Ayer estuve viendo y oyendo la sesión de control al Gobierno en el Congreso de los Diputados. Sentí una vergüenza y una indignación que aún permanecen en mi mente. Tanto el fondo como las formas que usó la oposición para controlar la gestión del Gobierno me produjeron un rechazo vital y puna preocupación fuerte por la situación de la democracia entre nosotros.
Podían haber preguntado por cualquier cosa, especialmente por las cuestiones que le preocupan a los ciudadanos, que somos quienes les pagamos. Y, sin embargo, ni la situación de la lucha contra la pandemia, ni el salario mínimo vital, ni qué se había hecho por intentar salvar los puestos de trabajo en Nissan y Alcoa preocupaban a sus señorías de la extrema derecha ni de la derecha cada vez más extrema.
Como vienen mostrando desde que se celebraron las elecciones, el único objetivo de esta oposición parece ser el de echar abajo como sea al Gobierno elegido democráticamente, para colocarse ellos -que perdieron las elecciones- en su lugar. Los ciudadanos les traen al fresco a estos señores. No les importamos absolutamente nada. Han estado dificultando constante e insistentemente la función del Gobierno en la lucha contra la pandemia, sin ofrecer a cambio más que la impresentable gestión realizada en Madrid. Solo buscan sus propios negocios, para lo que necesitan estar en el poder para hacer “sus” leyes y privatizar todo lo que se mueva. Es lo único que les importa.
Hace mucho que perdieron las formas. No sé si será un problema de la educación que recibieron o del odio que muestran en cuanto hablan, pero al estilo faltón, insultante, barriobajero, chabacano y de una expresión oral deficiente que muestran bastantes de ellos se une la constante desinformación, tergiversación e ignorancia de lo que ocurre, dando una impresión penosa y repulsiva.
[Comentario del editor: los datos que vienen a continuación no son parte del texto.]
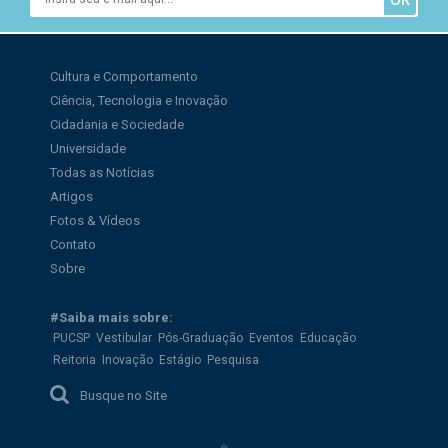
Cultura e Comportamento
Ciência, Tecnologia e Inovação
Cidadania e Sociedade
Universidade
Todas as Notícias
Artigos
Fotos & Vídeos
Contato
Sobre
#Saiba mais sobre:
PUCSP
Vestibular
Pós-Graduação
Eventos
Educação
Reitoria
Inovação
Estágio
Pesquisa
Busque no Site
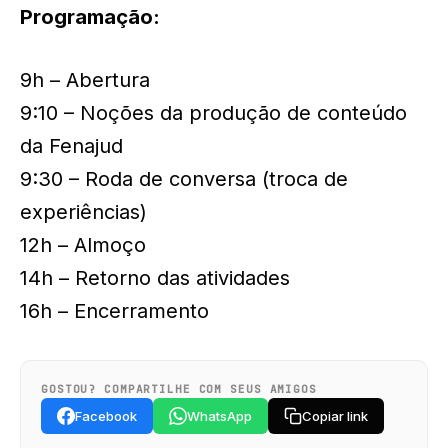
Programação:
9h – Abertura
9:10 – Noções da produção de conteúdo
da Fenajud
9:30 – Roda de conversa (troca de
experiências)
12h – Almoço
14h – Retorno das atividades
16h – Encerramento
GOSTOU? COMPARTILHE COM SEUS AMIGOS
Facebook
WhatsApp
Copiar link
Sé que quienes son como ellos les aplauden y sé también que hay mucha ciudadanía que siente vergüenza ajena de que esto sea lo que vean nuestros jóvenes y, lo que es igual de nefasto, lo que observan en Europa.
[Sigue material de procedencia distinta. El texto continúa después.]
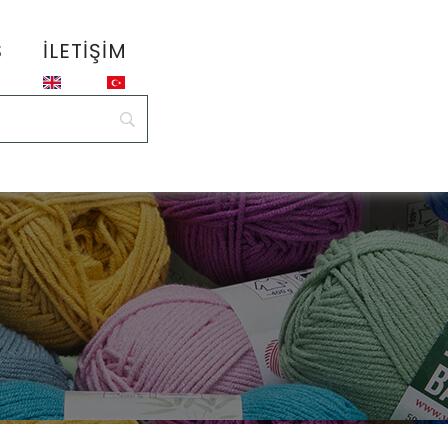
S
İLETIŞIM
No viví la guerra civil española, pero me puedo imaginar la situación de odio que se generó entonces. El odio es de las emociones más difíciles de controlar y puede alterar las funciones mentales de quien se ha dejado dominar por él. El odio no produce nada bueno en la sociedad en la que se instala. No solo hace daño a quienes son odiados, sino a los mismos que odian. Ayer pude ver un ejemplo de esto que digo. La diputada hispano-argentina-francesa del PP, Cayetana Álvarez de Toledo, haciendo uso de bulos hace tiempo clarificados, y emulando a su colega Hermann Tertsch -a quien un juzgado le multó con 12.000 euros por atribuir falsamente al abuelo de Pablo Iglesias su participación en un asesinato, y con 15.000 más por decir lo mismo del padre- volvió a las andadas y, con el mismo tema, subió el listón de la mala educación a tal nivel que logró enfadar hasta a sus propios compañeros de partido por desviar el objetivo de su estrategia, que era desgastar al ministro Marlaska, y centrarlo en el padre de Pablo Iglesias. Es lo que tienen las muestras públicas de ignorancia, torpeza y odio.
Al menos una cosa me quedó clara en el espectáculo de ayer. Desde que hice mi tesis de licenciatura sobre el lenguaje político me di cuenta de lo peligroso que es el uso del término “todos”. Lo suelen utilizar mucho quienes se enfrentan a la realidad no observando y analizando, sino simplificando y generalizando. Una conclusión típica a la que llegan es la de que todos los políticos son iguales. Ayer los hechos desmintieron esta desafortunada y peligrosa afirmación. La oposición podía haber preguntado por lo que está haciendo el Gobierno en favor de los ciudadanos, pero no lo hizo. Podía haber usado un tono educado, propio de personas cultivadas, pero tampoco lo hizo. Y los miembros del Gobierno no entraron en esa ciénaga: contestaron con serenidad y con buenas maneras. No. No todos son iguales.